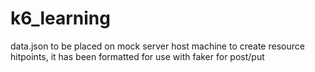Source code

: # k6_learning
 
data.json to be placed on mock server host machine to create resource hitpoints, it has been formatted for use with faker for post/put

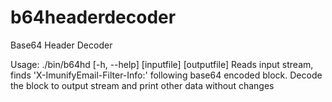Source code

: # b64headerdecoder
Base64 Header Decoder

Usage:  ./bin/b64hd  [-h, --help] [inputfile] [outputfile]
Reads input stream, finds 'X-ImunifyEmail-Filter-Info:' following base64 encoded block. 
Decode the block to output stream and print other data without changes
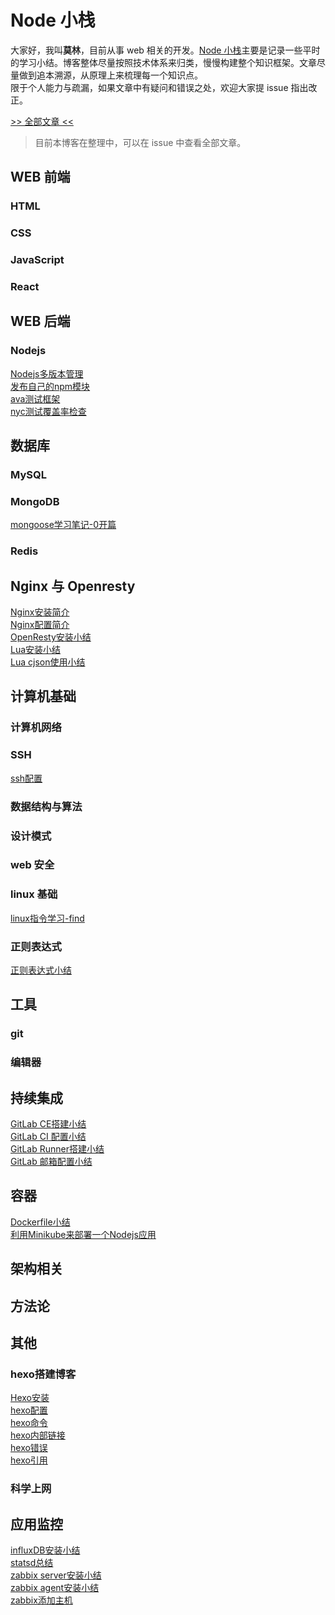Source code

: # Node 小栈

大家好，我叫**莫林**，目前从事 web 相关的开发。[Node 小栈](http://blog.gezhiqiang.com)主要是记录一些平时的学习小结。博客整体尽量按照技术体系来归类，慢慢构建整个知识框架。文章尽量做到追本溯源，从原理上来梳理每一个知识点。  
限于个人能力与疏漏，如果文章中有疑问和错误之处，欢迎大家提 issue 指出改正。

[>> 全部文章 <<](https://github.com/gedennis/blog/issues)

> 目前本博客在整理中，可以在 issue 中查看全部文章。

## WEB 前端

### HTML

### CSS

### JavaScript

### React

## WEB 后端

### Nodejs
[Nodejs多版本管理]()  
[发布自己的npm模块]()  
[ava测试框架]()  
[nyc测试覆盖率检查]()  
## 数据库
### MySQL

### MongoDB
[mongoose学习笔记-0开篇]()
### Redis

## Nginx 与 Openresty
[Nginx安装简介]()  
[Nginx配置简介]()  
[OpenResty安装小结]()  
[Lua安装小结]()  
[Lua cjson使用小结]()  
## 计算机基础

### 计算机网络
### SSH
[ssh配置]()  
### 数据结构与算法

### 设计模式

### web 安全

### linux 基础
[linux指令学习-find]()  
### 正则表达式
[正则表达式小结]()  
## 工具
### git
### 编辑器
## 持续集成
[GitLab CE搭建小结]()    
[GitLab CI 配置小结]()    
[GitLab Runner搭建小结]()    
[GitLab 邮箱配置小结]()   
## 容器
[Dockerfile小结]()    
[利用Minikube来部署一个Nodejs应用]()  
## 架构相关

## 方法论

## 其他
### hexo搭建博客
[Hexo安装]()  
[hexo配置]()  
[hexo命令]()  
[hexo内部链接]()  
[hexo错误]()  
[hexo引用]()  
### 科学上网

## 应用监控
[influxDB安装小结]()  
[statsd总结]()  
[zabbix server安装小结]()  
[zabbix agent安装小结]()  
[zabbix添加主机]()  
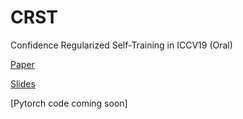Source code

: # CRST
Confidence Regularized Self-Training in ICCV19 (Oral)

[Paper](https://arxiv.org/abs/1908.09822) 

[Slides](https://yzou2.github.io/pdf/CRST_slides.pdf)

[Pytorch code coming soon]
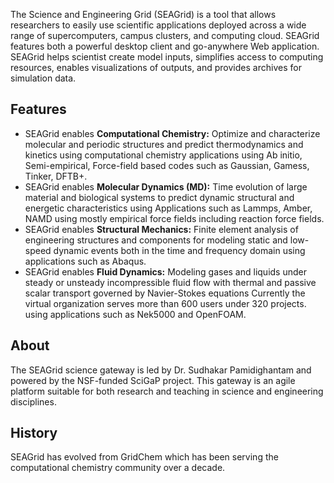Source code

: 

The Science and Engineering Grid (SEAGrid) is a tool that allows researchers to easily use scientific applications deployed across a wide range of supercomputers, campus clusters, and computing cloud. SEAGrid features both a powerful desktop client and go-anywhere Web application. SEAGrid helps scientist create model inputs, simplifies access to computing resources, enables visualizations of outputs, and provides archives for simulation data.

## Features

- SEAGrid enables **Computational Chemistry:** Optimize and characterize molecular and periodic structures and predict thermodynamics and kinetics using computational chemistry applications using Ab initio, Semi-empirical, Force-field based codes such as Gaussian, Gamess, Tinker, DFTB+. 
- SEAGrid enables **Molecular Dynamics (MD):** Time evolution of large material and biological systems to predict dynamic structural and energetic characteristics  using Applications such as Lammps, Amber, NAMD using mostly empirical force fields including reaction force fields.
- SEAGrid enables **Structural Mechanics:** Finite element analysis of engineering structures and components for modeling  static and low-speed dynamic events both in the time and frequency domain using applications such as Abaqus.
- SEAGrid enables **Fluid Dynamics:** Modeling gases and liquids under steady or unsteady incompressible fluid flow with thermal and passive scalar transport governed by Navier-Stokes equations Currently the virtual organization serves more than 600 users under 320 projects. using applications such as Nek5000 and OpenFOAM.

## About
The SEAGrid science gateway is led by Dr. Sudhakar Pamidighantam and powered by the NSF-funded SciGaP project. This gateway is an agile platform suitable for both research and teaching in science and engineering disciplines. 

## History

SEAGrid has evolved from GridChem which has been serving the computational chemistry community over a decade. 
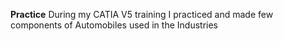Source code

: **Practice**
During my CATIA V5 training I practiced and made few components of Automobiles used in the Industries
------------------------------------
TASK REQUIREMENTS: Gather every line in the records above that contains the string "blog", and copy each one out in full. Case counts, so uppercase and lowercase letters do not match each other.

TASK ANSWER:
大家好，我叫**莫林**，目前从事 web 相关的开发。[Node 小栈](http://blog.gezhiqiang.com)主要是记录一些平时的学习小结。博客整体尽量按照技术体系来归类，慢慢构建整个知识框架。文章尽量做到追本溯源，从原理上来梳理每一个知识点。  
[>> 全部文章 <<](https://github.com/gedennis/blog/issues)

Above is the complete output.